What are the differences between the sport and the plus? Also, are they pretty simple to take apart and reassemble? Thanks


----------



## fish4fish (May 22, 2009)

SkunkApe said:


> I can't read. The wind is howling between my ears. But I do like the rod


LOL. I have done it before too. Glad you like your rod


----------



## robc22 (Oct 20, 2009)

*emcast casting problems*

If you buy the emcast you need to remove the auto bail trip......the bail trip causes the bail to snap shut while you are casting......good bye rig or expensive lure....."SNAP!!!!"...... This is a real problem with the diawa emcast.......remove the BAIL TRIP not the bail spring.......I have pics on how to do this but the site won't let me post pics.......


----------



## fish4fish (May 22, 2009)

robc22 said:


> If you buy the emcast you need to remove the auto bail trip......the bail trip causes the bail to snap shut while you are casting......good bye rig or expensive lure....."SNAP!!!!"...... This is a real problem with the diawa emcast.......remove the BAIL TRIP not the bail spring.......I have pics on how to do this but the site won't let me post pics.......
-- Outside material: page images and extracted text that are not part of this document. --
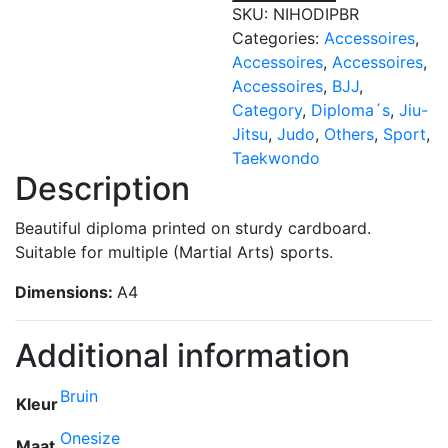
quantity
SKU:
NIHODIPBR
Categories:
Accessoires
,
Accessoires
,
Accessoires
,
Accessoires
,
BJJ
,
Category
,
Diploma´s
,
Jiu-
Jitsu
,
Judo
,
Others
,
Sport
,
Taekwondo
Description
Beautiful diploma printed on sturdy cardboard.
Suitable for multiple (Martial Arts) sports.
Dimensions:
A4
Additional information
Bruin
Kleur
Onesize
Maat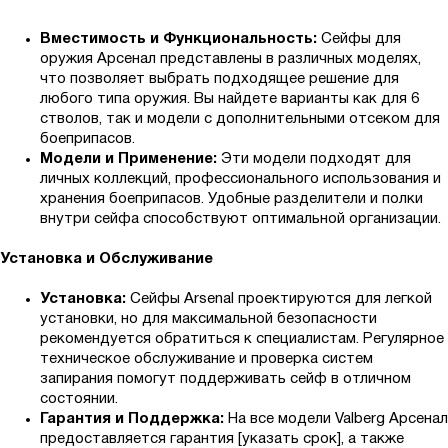
Вместимость и Функциональность:
Сейфы для
оружия Арсенал представлены в различных моделях,
что позволяет выбрать подходящее решение для
любого типа оружия. Вы найдете варианты как для 6
стволов, так и модели с дополнительными отсеком для
боеприпасов.
Модели и Применение:
Эти модели подходят для
личных коллекций, профессионального использования и
хранения боеприпасов. Удобные разделители и полки
внутри сейфа способствуют оптимальной организации.
Установка и Обслуживание
Установка:
Сейфы Arsenal проектируются для легкой
установки, но для максимальной безопасности
рекомендуется обратиться к специалистам. Регулярное
техническое обслуживание и проверка систем
запирания помогут поддерживать сейф в отличном
состоянии.
Гарантия и Поддержка:
На все модели Valberg Арсенал
предоставляется гарантия [указать срок], а также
Thanks. I'll look into that.


----------



## Finger_Mullet (Aug 19, 2005)

*Bail closing during cast*

Mine did that when it was new. It quit after a few trips to the sand.

Darin


----------



## sprtsracer (Apr 27, 2005)

Just take a look at the Emblem Pro...should take care of everything.


----------



## mantriumph (Sep 12, 2006)

Mine finally released the bail arm today while landing a 29 inch channel with half a bunker in its gullet.Fished my emcast hard for 4 years.Glad i switched over to Penn ss series,ill need it tomarrow.I would recomend the Emcast reel,did me well and landed plenty of fish.But it aint no metal bodied Penn


----------



## fish4fish (May 22, 2009)

So if I was to get one of the two, Which is the best? Is it worth the extra $ to get the plus over the sport?


----------



## robc22 (Oct 20, 2009)

EIsurfcaster said:


> So if I was to get one of the two, Which is the best? Is it worth the extra $ to get the plus over the sport?


More money but you can't go wrong with the emblem pro and no problems with the bail snapping shut on the cast......It is also a lighter reel than the emcast plus.....but if you get a emcast get the plus.....just make sure you remove the bail trip..........


----------